■ **OBJECTIVE 1**: Can you copy everything from "Commanders and leaders" down to "to 800 captives." in the Chaouia expedition text, changing "Unknown" to "Not recorded" wherever it occurs?
--
- Chaouia Campaign: Part of Moroccan–Portuguese conflicts
| Date | August 1487 |
| Location | Chaouia, Morocco |
| Result | Portuguese victory. |

Belligerents
- Kingdom of Portugal: Wattasid Morocco

Commanders and leaders
- Dom Diogo Fernandes de Almeida; Dom João de Ataíde;: Unknown

Strength
- 150 horse, 1,000 foot. 30 ships.: Unknown

Casualties and losses
- Unknown: 900 dead, 300 to 800 captives.

= Chaouia expedition =

The Chaouia Expedition took place in 1487, when a Portuguese force landed at Anfa and pillaged the region between that city and Larache.

==History==
In 1487, King John II of Portugal began preparing a fleet to conduct a surprise attack against Morocco, however the plan was dropped. Instead, the king decided to respond to an appeal made to him by Mawlāy Abū al-Ḥadjdjādj Yūsuf ibn Zayyān (Mulei Befageja in Portuguese), a close relative of the Wattasid Sultan, to conduct a punitive expedition against the inhabitants of Chaouia (Enxovia in Portuguese) between Anfa and Larache, who had revolted.
--
■ **OBJECTIVE 2**: Which lines of the records contain the word "yellow"? Extract each of them.

■ **Data items**:
--
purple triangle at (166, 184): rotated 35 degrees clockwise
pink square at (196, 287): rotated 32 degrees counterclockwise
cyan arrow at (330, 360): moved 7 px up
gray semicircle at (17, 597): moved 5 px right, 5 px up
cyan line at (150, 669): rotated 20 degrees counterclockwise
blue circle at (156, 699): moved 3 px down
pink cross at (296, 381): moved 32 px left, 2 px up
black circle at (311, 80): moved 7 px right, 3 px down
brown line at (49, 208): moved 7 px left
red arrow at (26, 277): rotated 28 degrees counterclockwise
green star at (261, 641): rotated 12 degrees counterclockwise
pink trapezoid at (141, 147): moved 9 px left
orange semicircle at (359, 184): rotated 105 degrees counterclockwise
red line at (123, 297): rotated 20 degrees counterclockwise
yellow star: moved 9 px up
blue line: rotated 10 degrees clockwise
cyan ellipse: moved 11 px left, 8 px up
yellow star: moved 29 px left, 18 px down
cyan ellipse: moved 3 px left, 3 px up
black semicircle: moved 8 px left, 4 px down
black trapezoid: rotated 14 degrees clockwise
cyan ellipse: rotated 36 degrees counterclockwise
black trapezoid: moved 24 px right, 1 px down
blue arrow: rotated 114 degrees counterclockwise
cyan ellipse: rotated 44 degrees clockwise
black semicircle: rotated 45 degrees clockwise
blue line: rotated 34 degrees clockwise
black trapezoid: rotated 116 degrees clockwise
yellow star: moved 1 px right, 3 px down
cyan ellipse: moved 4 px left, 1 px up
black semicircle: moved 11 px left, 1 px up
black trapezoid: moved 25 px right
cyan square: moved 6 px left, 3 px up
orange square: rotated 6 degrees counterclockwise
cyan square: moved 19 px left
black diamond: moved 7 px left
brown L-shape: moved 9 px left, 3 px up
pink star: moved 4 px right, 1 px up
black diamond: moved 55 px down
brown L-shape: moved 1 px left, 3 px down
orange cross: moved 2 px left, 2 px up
--
■ **TASK SOLUTION 1**:
Commanders and leaders
- Dom Diogo Fernandes de Almeida; Dom João de Ataíde;: Not recorded

Strength
- 150 horse, 1,000 foot. 30 ships.: Not recorded

Casualties and losses
- Not recorded: 900 dead, 300 to 800 captives.

■ **TASK SOLUTION 2**:
yellow star: moved 9 px up
yellow star: moved 29 px left, 18 px down
yellow star: moved 1 px right, 3 px down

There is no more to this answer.